Liveable design: being functional for everyone as well as looking good
Universal usability: focusing on how people use things – used mostly in relation to mobile technology, particularly to include older people
Interaction experience: trying to pull together usability, user experience and accessibility under one umbrella – relates mostly to ergonomics
What is it about designs that either include or exclude users? Many designs are everyday – the things we hardly notice. That is, until we have difficulty using them. Design students need to see how exclusion happens.
Deborah Beardslee takes the perspective of physical ability to analyse how inclusion and exclusion happen in the design process. She notes that most designs work reasonably well for most people even if they aren’t designed that well. But we are all familiar with some degree of compromised experience. For example, hard to read instructions, doors that are difficult to open, places difficult to navigate and generally unappealing places.
Beardlee’s article will be of interest to design educators as well as practitioners. It focuses on examining everyday interactions with commonplace items with analysis of several examples. The aim of the paper is to encourage strategies for educating designers to be more inclusive.

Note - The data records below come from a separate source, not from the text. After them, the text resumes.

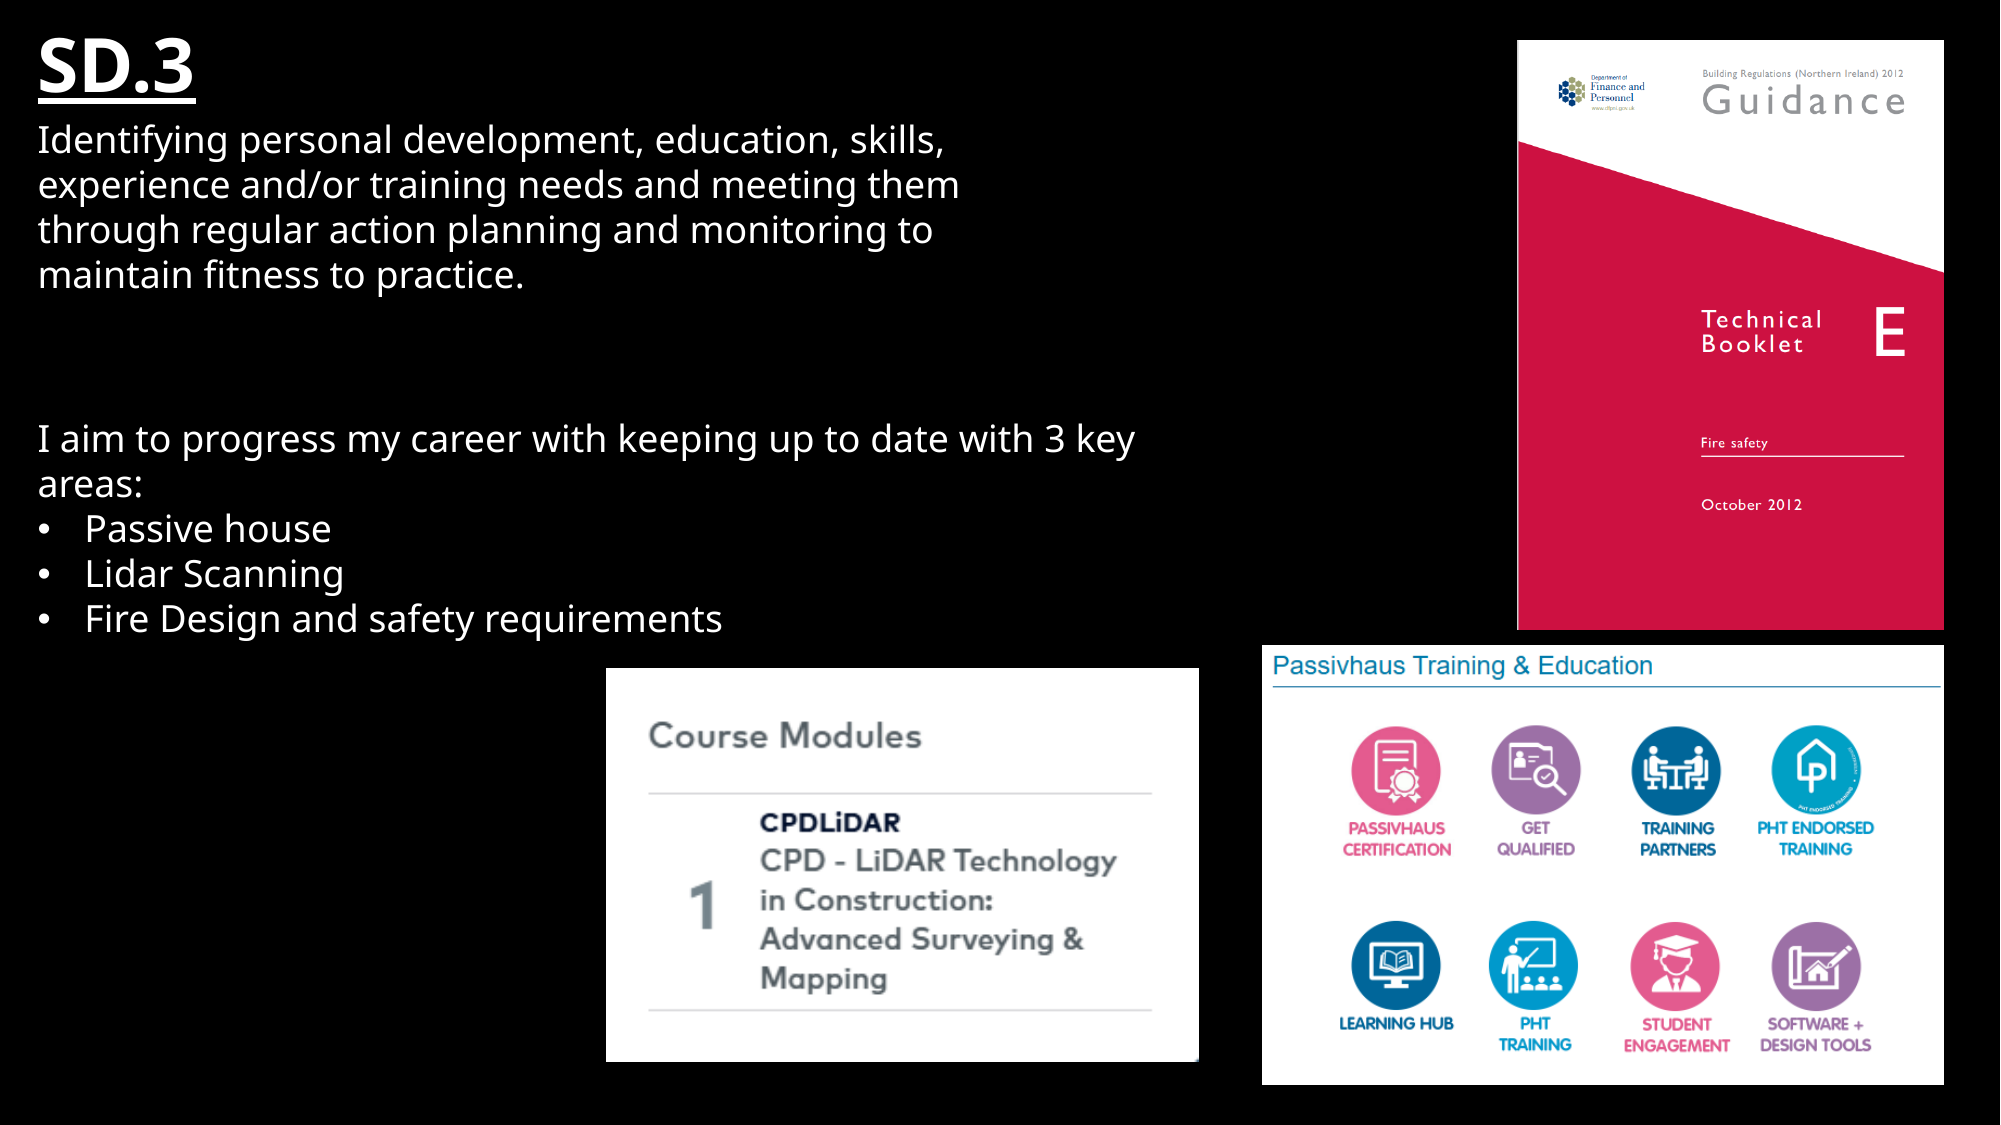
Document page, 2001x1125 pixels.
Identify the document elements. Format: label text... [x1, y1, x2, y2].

picture [1517, 40, 1944, 631]
text_box SD.3 [22, 10, 252, 63]
text_box Identifying personal development, education, skills, experience and/or training needs and meeting them through regular action planning and monitoring to maintain fitness to practice. [22, 63, 1096, 261]
picture [1262, 645, 1944, 1085]
picture [606, 668, 1199, 1062]
text_box I aim to progress my career with keeping up to date with 3 key areas: Passive house Lidar Scanning Fire Design and safety requirements [22, 408, 1261, 651]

Abstract: Age and physical ability are natural filters for assessing the successes of designed objects, messages, and experiences. Design problem solving contributes (or not) to the resolution of challenges faced by aging and/or physically challenged individuals as they interact with products and contexts in the built environment. This paper examines some design details, solutions, and situations that impact everyday inclusivity and quality of experience, and suggests approaches toward understanding and increasing interaction success for all of us.
The comparisons presented in this work are intended to initiate an evolving platform for the discussion and development of design education strategies and content that prioritize aging and physical ability issues. Some familiar macro and micro examples have been chosen to illuminate everyday user interactions, challenges, and considerations. Ideally, increased exposure to these aspects, through audience-, age-, and ability-related projects, courses, and curriculum, will strengthen awareness and empathy in young design students, and encourage thoughtful, and more inclusive, design in the future.